Why COP26 matters to us all.

Our Founder and CEO, Lucy Johnson, a former political and environmental journalist, explains what COP26 is and why November 2021 could shape up to be one of the most significant dates of the decade.

Wherever we turn in the autumn of 2021, we hear the ungainly phrase COP26 being discussed, debated and disseminated across the airwaves, social media and newspapers. But what on earth is COP26? Why does it matter? And what’s it actually got to do with us?

Simply put, COP26 is crunch time for tackling climate change.

The discovery that a rise in CO2 would heat the earth’s atmosphere is not a recent one. It was made by a woman, Eunice Foote, in 1856. However, it took 140 years - and a noticeable rise in the earth’s average temperature - for the the world to respond.

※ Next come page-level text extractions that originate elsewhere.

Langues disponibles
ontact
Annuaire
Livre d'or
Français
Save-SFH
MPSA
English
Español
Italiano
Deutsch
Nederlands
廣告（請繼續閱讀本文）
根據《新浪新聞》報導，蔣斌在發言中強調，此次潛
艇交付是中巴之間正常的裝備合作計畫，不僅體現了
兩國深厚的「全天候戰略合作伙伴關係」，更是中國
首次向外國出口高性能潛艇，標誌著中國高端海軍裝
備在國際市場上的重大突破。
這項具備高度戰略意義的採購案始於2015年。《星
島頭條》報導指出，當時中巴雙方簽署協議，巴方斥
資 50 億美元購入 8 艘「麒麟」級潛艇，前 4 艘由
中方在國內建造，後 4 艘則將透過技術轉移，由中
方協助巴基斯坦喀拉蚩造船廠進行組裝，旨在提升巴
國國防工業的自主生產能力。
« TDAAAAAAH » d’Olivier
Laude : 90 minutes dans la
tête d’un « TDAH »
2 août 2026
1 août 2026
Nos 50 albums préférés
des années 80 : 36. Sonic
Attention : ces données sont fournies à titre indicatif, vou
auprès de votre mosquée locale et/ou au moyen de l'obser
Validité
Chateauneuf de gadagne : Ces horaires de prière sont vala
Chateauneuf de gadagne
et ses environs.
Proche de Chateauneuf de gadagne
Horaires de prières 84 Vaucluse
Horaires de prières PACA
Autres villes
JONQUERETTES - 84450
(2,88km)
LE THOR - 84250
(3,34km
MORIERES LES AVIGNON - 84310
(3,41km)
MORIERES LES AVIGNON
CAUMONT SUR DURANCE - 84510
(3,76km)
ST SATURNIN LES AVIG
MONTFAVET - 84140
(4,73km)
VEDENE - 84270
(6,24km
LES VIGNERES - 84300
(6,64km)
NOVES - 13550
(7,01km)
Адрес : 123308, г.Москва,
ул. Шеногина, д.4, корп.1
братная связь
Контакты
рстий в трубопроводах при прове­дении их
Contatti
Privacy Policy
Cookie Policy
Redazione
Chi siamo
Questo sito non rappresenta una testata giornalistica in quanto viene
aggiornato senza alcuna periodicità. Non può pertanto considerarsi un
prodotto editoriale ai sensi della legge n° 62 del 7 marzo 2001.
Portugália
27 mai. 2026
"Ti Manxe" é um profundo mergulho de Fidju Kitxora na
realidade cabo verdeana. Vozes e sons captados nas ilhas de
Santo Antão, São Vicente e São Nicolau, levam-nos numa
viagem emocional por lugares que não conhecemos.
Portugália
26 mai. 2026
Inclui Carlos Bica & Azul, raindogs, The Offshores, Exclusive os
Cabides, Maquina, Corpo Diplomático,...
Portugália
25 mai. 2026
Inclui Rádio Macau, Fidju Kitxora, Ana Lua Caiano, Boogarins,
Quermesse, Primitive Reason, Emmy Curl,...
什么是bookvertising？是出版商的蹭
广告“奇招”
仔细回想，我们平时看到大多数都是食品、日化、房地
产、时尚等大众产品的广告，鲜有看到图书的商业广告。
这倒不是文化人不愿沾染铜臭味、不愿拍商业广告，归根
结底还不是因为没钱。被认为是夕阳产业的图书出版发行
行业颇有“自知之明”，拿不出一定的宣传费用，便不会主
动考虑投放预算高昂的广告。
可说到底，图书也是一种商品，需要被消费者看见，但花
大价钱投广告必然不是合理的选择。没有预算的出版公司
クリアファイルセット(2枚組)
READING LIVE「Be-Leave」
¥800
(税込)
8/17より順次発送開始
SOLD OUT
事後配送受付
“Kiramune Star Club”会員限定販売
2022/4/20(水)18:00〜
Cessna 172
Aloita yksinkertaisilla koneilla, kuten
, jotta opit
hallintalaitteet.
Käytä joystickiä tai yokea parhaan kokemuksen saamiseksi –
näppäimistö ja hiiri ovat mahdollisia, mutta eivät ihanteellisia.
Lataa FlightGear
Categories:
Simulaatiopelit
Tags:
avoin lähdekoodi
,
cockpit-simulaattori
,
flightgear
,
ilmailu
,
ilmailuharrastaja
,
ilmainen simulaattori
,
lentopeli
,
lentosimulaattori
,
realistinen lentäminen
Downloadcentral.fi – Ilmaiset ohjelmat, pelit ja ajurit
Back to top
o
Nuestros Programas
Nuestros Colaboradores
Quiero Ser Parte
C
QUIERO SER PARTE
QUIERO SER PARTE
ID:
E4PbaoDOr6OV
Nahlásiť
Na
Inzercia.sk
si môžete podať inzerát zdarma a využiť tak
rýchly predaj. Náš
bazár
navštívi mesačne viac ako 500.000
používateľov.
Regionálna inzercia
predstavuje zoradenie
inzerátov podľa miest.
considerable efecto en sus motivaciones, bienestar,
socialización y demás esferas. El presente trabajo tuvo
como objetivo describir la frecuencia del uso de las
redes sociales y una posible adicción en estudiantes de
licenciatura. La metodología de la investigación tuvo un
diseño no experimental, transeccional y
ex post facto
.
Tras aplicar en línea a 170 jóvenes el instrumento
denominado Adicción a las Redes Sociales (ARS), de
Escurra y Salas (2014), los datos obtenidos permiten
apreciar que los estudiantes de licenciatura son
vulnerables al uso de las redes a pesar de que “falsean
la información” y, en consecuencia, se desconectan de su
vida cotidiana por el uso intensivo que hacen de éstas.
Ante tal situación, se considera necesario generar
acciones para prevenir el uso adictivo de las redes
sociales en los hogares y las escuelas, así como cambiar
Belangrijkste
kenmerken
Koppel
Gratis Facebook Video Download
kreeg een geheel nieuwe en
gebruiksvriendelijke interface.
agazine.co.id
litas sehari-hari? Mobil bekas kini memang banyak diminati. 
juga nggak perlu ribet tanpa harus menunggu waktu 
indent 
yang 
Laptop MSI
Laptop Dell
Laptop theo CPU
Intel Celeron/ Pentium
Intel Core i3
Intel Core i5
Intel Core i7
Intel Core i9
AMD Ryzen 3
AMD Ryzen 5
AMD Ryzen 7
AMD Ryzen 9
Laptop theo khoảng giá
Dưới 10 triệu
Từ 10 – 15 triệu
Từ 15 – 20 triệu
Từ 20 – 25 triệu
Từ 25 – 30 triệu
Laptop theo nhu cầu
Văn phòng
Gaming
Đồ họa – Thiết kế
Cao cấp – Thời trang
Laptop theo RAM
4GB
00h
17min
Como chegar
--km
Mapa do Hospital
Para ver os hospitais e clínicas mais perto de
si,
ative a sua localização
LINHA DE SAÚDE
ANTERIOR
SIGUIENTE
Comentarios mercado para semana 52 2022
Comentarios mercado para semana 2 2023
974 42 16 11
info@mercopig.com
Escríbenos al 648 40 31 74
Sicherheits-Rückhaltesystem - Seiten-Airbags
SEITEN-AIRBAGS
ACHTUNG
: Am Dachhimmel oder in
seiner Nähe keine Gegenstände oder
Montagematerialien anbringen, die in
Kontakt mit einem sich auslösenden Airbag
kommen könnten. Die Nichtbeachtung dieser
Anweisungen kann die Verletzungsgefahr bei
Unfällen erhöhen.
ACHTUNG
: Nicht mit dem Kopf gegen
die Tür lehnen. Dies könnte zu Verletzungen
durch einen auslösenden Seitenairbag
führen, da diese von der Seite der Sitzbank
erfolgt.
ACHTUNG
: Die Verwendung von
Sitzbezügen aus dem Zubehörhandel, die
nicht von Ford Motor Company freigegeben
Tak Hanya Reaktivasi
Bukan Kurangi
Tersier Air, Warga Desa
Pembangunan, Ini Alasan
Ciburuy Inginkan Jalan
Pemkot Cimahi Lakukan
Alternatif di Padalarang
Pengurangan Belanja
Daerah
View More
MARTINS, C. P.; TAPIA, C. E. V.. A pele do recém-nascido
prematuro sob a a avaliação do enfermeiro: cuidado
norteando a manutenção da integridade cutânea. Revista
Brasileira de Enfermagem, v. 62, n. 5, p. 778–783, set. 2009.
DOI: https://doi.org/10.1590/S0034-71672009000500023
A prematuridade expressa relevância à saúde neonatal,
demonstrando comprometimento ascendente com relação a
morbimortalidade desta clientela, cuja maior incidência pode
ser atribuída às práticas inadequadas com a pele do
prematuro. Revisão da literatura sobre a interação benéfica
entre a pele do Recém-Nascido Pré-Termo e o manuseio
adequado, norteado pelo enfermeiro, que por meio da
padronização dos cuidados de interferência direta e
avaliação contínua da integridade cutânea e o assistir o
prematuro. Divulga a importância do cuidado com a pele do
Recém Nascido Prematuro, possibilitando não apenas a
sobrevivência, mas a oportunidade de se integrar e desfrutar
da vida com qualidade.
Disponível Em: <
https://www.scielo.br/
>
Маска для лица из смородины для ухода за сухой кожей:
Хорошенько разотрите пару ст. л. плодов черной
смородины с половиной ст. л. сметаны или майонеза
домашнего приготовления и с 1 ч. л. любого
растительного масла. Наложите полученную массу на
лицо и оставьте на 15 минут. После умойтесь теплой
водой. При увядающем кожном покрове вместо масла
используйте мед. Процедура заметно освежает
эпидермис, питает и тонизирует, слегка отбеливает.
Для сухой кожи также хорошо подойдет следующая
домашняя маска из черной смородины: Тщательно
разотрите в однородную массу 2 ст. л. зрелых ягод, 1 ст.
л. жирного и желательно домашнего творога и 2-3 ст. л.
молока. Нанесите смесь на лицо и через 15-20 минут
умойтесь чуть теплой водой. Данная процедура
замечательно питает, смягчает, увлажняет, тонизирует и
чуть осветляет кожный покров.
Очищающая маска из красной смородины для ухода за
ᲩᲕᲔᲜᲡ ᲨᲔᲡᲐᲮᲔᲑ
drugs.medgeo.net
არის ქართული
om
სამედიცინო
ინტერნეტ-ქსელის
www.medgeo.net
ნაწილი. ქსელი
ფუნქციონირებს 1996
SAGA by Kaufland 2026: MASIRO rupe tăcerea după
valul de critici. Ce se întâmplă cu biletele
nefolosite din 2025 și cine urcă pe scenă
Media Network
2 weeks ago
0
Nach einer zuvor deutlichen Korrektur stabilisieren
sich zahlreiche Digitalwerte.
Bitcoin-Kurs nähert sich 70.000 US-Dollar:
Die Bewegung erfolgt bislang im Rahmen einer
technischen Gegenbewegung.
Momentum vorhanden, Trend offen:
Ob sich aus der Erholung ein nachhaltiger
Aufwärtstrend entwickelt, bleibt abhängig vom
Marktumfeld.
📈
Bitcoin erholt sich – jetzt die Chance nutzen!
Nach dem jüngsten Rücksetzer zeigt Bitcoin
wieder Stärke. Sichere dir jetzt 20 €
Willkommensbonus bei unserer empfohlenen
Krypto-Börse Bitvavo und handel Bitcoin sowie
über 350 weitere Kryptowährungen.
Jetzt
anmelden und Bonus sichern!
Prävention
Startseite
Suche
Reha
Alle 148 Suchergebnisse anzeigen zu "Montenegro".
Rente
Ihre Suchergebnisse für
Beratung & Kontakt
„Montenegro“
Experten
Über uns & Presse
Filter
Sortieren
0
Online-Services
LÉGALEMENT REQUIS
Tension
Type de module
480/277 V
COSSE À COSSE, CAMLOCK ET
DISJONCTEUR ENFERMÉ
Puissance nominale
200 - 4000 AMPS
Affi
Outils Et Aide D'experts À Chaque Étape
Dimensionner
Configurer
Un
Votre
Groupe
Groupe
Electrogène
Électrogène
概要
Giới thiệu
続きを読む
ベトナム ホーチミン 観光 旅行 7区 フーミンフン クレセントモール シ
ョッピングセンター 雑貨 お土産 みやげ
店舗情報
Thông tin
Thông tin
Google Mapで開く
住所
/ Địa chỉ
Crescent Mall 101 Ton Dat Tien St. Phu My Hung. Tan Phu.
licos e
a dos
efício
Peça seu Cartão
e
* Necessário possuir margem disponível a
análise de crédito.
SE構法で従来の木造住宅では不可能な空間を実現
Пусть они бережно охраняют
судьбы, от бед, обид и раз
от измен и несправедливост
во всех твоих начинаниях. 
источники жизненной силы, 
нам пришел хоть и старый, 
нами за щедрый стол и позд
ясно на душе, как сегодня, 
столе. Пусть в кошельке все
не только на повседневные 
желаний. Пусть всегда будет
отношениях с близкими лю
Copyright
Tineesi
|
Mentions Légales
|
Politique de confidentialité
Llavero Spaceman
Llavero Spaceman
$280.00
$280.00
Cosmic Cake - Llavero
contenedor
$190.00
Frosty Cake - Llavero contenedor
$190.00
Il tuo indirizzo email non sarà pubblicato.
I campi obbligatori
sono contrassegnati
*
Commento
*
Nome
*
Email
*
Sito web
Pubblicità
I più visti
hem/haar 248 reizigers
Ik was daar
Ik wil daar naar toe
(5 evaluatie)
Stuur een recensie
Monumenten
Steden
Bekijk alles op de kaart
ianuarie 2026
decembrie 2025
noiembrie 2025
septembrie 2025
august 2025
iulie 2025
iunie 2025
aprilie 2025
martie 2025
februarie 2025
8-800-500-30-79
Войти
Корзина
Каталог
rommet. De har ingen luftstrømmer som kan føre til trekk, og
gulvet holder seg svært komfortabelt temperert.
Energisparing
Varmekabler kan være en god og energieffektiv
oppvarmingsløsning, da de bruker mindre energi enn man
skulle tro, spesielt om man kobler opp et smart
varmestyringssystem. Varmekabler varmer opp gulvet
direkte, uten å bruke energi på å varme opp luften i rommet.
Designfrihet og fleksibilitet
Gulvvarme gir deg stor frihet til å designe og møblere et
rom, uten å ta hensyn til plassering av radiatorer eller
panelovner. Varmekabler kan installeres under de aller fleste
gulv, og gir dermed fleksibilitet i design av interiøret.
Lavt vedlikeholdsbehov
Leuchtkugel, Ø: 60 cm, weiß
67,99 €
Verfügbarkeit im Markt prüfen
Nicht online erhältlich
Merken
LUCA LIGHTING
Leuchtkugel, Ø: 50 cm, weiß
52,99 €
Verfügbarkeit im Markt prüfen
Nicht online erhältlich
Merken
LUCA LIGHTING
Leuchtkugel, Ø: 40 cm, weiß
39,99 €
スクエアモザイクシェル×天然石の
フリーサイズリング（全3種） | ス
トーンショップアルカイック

It did so in 1992 at the Earth Summit in Rio de Janeiro, when the majority of the world’s governments signed up to a treaty agreeing to prevent “dangerous” human interference with the climate.

Since then, despite numerous international meetings, global CO2 levels have not stabilised but have risen inexorably and are now 38% higher than they were in 1992. The result, as Eunice Foote predicted, has been a steadily heating world.

Why is COP26 important?

It can help to think of CO2 in the atmosphere rather like water being poured into the bath. You can keep pouring it in but at a certain point it starts to overflow. We’re now very close to flooding the bathroom.

For decades, we’ve been debating at what point we would hit that danger level. As the science of climate change has evolved, that point has come into sharper focus. In Paris, in 2015, governments agreed to limit global warming to “well below” 2ºC above pre-industrial levels and, ideally, no more than 1.5ºC above.

However, a blind-siding UN report in 2018 made it clear that going beyond a 1.5ºC temperature rise was much riskier to the world than previously supposed. We were closer to flooding the bathroom than we thought.

Since then, it’s become alarmingly clear that in order to stay at a 1.5ºC rise, the world needs to halve emissions of greenhouse gases by 2030 and reach Net Zero - in other words emitting only the smallest possible amounts of greenhouse gases and removing the rest - by 2050.

Time is running out for that to happen. We have 8 years left to not just reverse the upward trajectory of carbon emissions but to cut it in half.

COP26 is meant to provide the world with a road map out of trouble.

Renewable energy is crucial to our future

What are we hoping for from COP26?

So how will we know if it’s worked? The UK government, which is hosting COP26, is keen on the phrase “keep 1.5C alive”. What that means is that the world’s governments need to submit decarbonisation plans - known as NDCs - to show how they are going to wean themselves off fossil fuels fast enough to make a rise of 1.5*C a realistic target.

On the eve of the conference, we are still a dauntingly long way off. The plans submitted so far bring the trajectory down by 7.5%, far short of the 50% required, and set the world on a path to a 2.7*C rise. A rise we now know would destabilise civilisations, endanger food security and lead to global mass migrations.

But posturing before UN conferences is time-honoured political brinksmanship. Many developing countries are dragging their heels until a promised $100 billion a year from developed countries materialises. They argue that the West enriched itself on coal and oil, and they need financial help to leapfrog that phase.

All eyes will also be on China, the world’s biggest emitter. China keeps on building coal-fired power stations despite knowing full well they spell disaster to the world’s climate, including its own. The big question is: is China squeezing a last blast out of its coal furnaces before it performs a hand-brake turn and switches abruptly to renewables in 2028?

The world would breath a temporary sigh of relief if that happens. But even if it does, that only adds another 12% to the downward trajectory, leaving us still a long way from halving it. What we now know - and what COP26 will spell out - is that in order to cut it in half, each and everyone of us has a part to play in turning off the taps into our metaphorical bath.